I mostly avoid social media because it is agitating and self aggrandizing. And I fall prey to both. But something really did bother me on it this week. An old friend of mine, who i’ve not seen in a few years is a decorative gardener and he happened to have a hammer and a sickle on his tool bench as a he was preparing for his next job. He took a photo of it in the way it is presented in Communist propaganda and made a comment about “great iconography”. And this really burned me because I know him enough to know he’s insinuating that Communism really is a good idea. I suppose an ideology that only murders and tortures those it subjects is a good idea… I suppose an ideology that is responsible for more deaths than Nazism is a good idea. Why the hell is it that Nazism is properly denounced but Communism is somehow seen as noble? They are both awful, murderous ideologies fit to be condemned and rejected by anyone who has a properly working conscience.

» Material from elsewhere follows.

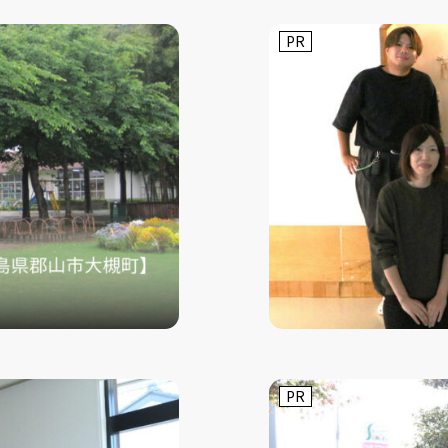
PR
PR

I was also thinking a lot about the concept of Islamophobia this week. I never fully bought into the idea that there is such a thing, but I was also willing to defend the idea that it’s possible that there is. I’ve made a full rejection of the idea that that’s possible based on the argumentation of Gad Saad and now also having had that further backed up by hearing the stories of an Egyptian Orthodox Christian who goes to our Church now. He moved his family from Egypt to the States because being a Christian (or anything non-Muslim) in a Muslim majority country is an unbearable existence under this inherently violent religion. He and his wife regularly had stones thrown at them as they walked down the street by Muslim children. There is constant threat of a suicide bomber coming into a Church amongst other things. Those who say “oh but Islam is a peaceful religion” are willfully blind to reality. It is true that a large percentage of Muslims do not get violent, but they are simply not practicing their religion. And thank God for that.